Fairley seemed to navigate the world with easy humor and grace that attracted others.

“Scott, more than anyone else I’ve known, had a gelling effect on whatever group he was with,” Joe Deutz said. “The first question everyone asked when invited to any occasion, was whether or not Scott would be there.”

In 1993, he and Pat Temple — Eva’s husband — formed a company called Living Heritage Tours. The pair took groups in a 16-passenger van to various sites around Northeast Oregon. They created an interpretive center inside the Blakeley Grain Elevator near Adams that highlighted the wheat history of the area. They also did step-on tours, meeting tour buses in places, such as Meacham, and giving local color. The buses stopped at prearranged mile markers and “we would ‘hijack’ the bus,” Pat Temple said.

Temple played a snake oil salesman wearing a bowler and pinstripe suit. Fairley played a cowboy. Sometimes they were joined by a floozie, played by Dee Armstrong.

After the tour company, Fairley got into public affairs work with the Oregon Department of Transportation, Oregon Department of Environmental Quality and later for the Governor’s Office as eastern region coordinator. Most recently, he was regional development officer for Business Oregon.

He worked hard, but managed to fit in daily walks, bike rides and trips to Wallowa Lake, Hells Canyon and vacations across the pond with Cook. He skied and rode his motorcycle. Each morning, he walked his redbone coonhound, Truman.

“I’m not sure who was walking who,” Primmer said. “Sometimes Scott was on his bike and he didn’t even have to pedal.”

Dan Haug often accompanied Fairley on adventures into the great outdoors. In January, he, Fairley and another friend hiked into a spot near where the Imnaha and Snake rivers meet. Haug marveled at Fairley’s stamina.

“He could out-walk most people,” Haug said.

They spent one day hiking several miles almost straight up to a ridge overlooking the Snake River where Scott had earlier scattered his dad’s ashes. He looked at his dad’s photo, kept there in a Ziploc bag, and placed it back under a cairn that he rebuilt each year.

Fairley brought his energy, intellect and good cheer with him into the Pendleton City Council chambers. Mayor John Turner came aboard the same week as Fairley.

“He was always involved in the discussion,” Turner said. “He never sat back quietly. He was a good compass for us. I will miss him.”

Family members describe a sunny, but complex man who advocated for environmental responsibility and public broadcasting. He was a person who could never sit still, said his sister Jennifer Peterson. An encouraging optimist who loved his community.

“His friends and family are going to miss his happy spirit,” she said.

His mother, Carolyn Frasier, is still trying to wrap her mind around a world without Scott.

“I’m brokenhearted,” she said. “Everyone who knows Scott loves him.”

Cook is still in Mexico, arranging passage home for her husband with the American Consulate.
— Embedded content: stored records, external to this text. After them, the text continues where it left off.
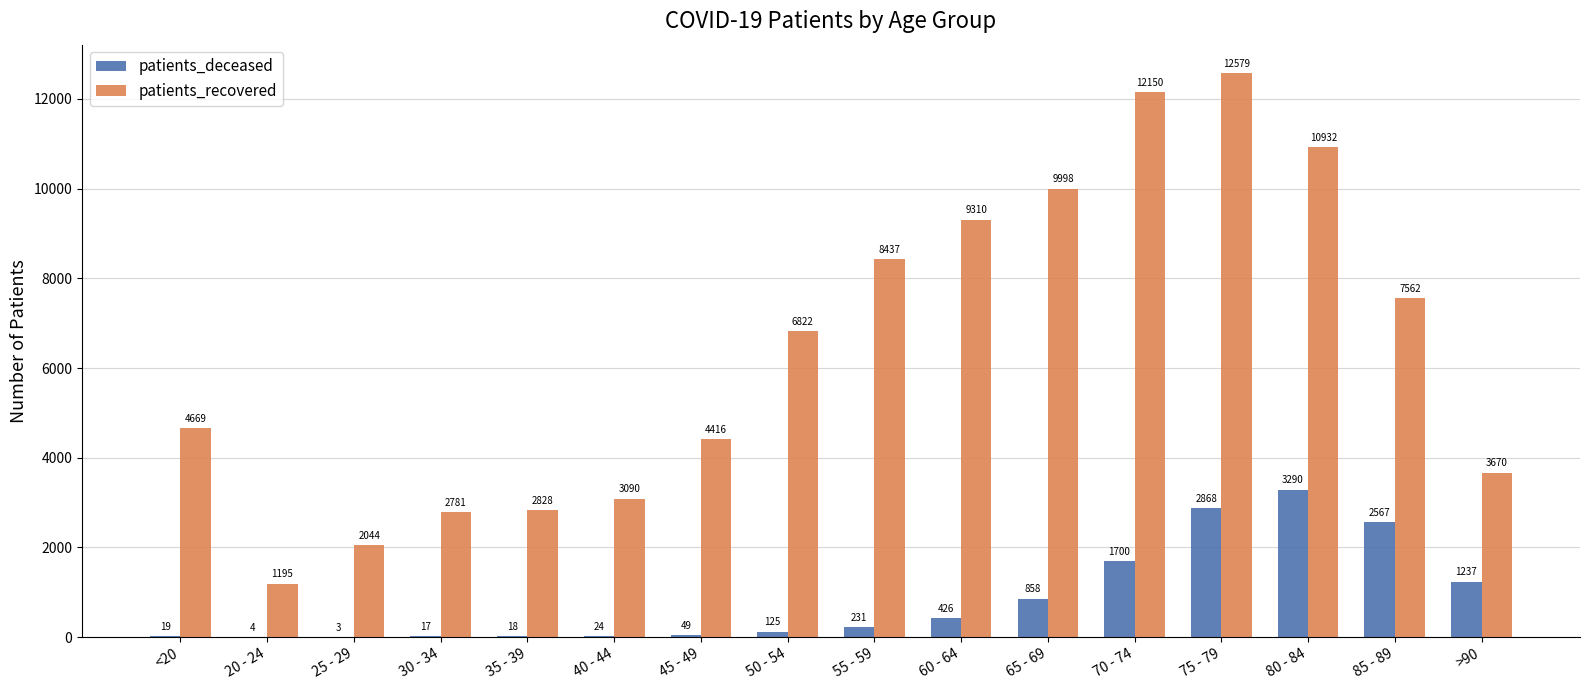

What is the sum of all patients_deceased values?

13436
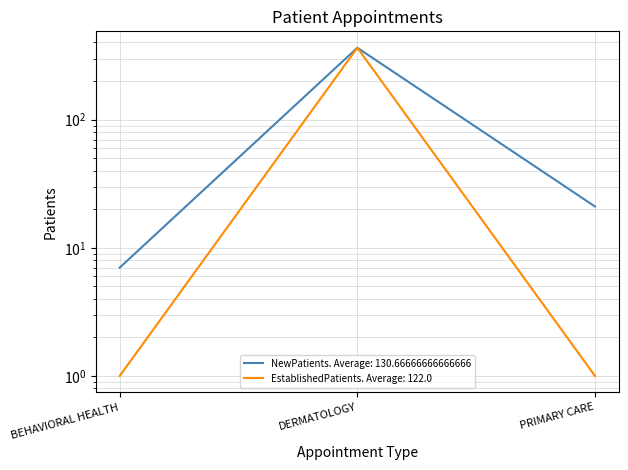

The EstablishedPatients series shows 624 at DERMATOLOGY. True or false?

False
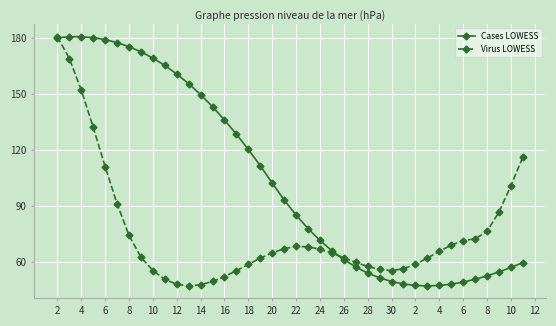

Rank the series by their average value, from lowest to highest.

Virus LOWESS, Cases LOWESS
This morning, as she talked by phone, she was operating on about two hours sleep.

Fairley was admitted to the hospital in Playa del Carmen on New Year’s Eve, she said. His doctor broke the news he needed surgery to repair an aneurysm. The couple attempted to call their insurance company to get authorization.

“We could never get emergency authorization,” Cook said. “By Monday, we still didn’t have approval.”
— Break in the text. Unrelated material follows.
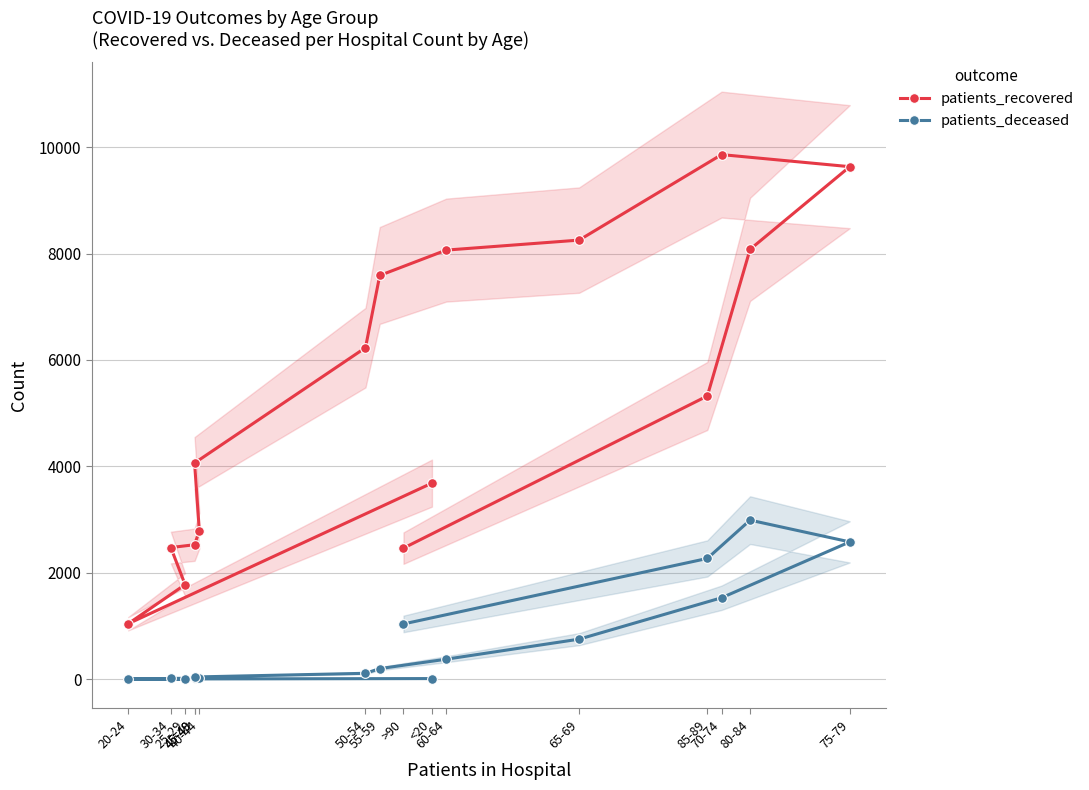

What is the difference between the patients_deceased values at 80-84 and 85-89?

720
They played endless games of 4 Kings in the Corner as Fairley tried to ignore his pain, she said. They discussed paying for the surgery themselves and set the wheels in motion. Before the operation, the aneurysm burst.

Cook is devastated. She will miss the guy who made her coffee every morning, the man who bonded immediately with her young son way back at the beginning of their relationship, and his joyful laugh. The one who left crumbs on the kitchen counter and took her on wonderful adventures and spent their anniversary with her at Raphael’s. She will miss the husband who stayed cool when she lost her temper.

“He was the calm to my storm,” Cook said. “He was always my rock who kept me straight.

Cook’s voice broke.

“I don’t know how I’ll do it without him.”